The French Revolution

 

In 1784, Mount Laki, a volcano in Iceland erupted and sent billions of tonnes of fine dust into the upper atmosphere.  It stayed there for over five years and precipitated Europe's first successful popular revolution.  The veil of dust disturbed the weather around the world and pushed an already archaic feudal France into collapse.  The autumn of 1787 and winter of 1788 were terribly wet, but the real blow came in November 1788.  The temperature fell to minus 6 and stayed there.  By mid-December, the river Vienne was frozen north of Chatellerault.  On New-Year's eve, the temperature plunged to minus 17 and the thaw did not come until the middle of January.

 

In the precarious living conditions of the late eighteenth century, such conditions were a catastrophy.  Most walnut trees were killed; the vines were frozen, but worst of all, the wheat crop was the worst in living memory; the area around Loudun was particularly affected, with only half the usual crop of winter wheat.  Inevitably, the price of wheat rose fast; farmers were reluctant to send their meagre stocks to market, and fear of starvation spread fast.

 

Faced with a political and financial crisis in August 1788, Louis XVI convened a General Assembly: "Les Etats Generaux".  This grass-roots way of testing opinions had not been used since 1614, and by its very nature, with three bodies - the aristocracy, the clergy and the people - it brought to the fore the frictions between the ordinary mass of labourers and shopkeepers which born almost the entire burden of taxation, and the aristocracy which had a monopoly of power and privilege.  In Loudun, even the assembly of the clergy highlighted the tensions between the poor rural clergy and the opulence of the Bishops, demanding the abolition of "the many benefits that serve to sustain show and nourish the luxury of those that possess them".  For the people, the deputies in Loudun elected Dumoustier Delafon, a passionate enthusiast for history and agriculture, but out of his depth in a revolution.

 

The combination of great political uncertainty, economic crisis and near famine was a fertile breeding ground for rumours.  False news of a band of brigands near Nantes in July 1789 spread panic and fear in Thouars two days later.  Rumours that a band of 25,000 brigands had captured Nantes were, of course, untrue.  Nevertheless, the large and uncontrolable masses of peasants summond by church bells were themselves a source of further instability and agitation against the nobility.  This hostility was marked around Thouars, but violence was still averted.

**WORK TASK A**: According to the French Revolution passage, why did the General Assembly convened by Louis XVI bring social frictions to the fore? Answer in one to three sentences.
The French Revolution passage and the rows of extracted page text have no connection to each other.

**Extracted page text data**:
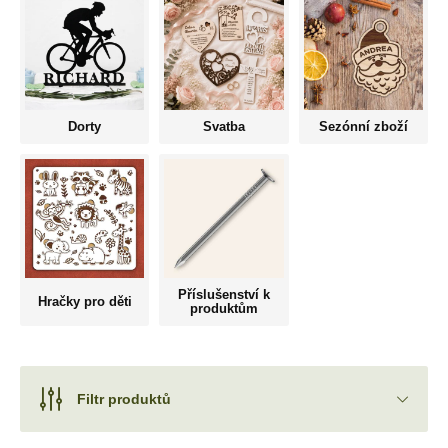
Dorty
Svatba
Sezónní zboží
Příslušenství k
Hračky pro děti
produktům
Filtr produktů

**WORK TASK B**: Change "Svatba" to "Oslavy" in the rows of extracted page text, and write out those rows again with nothing else altered, omitting the picture lines.

**ANSWER AREA A**: By its very nature, the assembly was made up of three bodies: the aristocracy, the clergy and the people. This structure exposed the frictions between the labourers and shopkeepers, who carried almost the entire burden of taxation, and the aristocracy, which held a monopoly of power and privilege.

**ANSWER AREA B**:
Dorty
Oslavy
Sezónní zboží
Příslušenství k
Hračky pro děti
produktům
Filtr produktů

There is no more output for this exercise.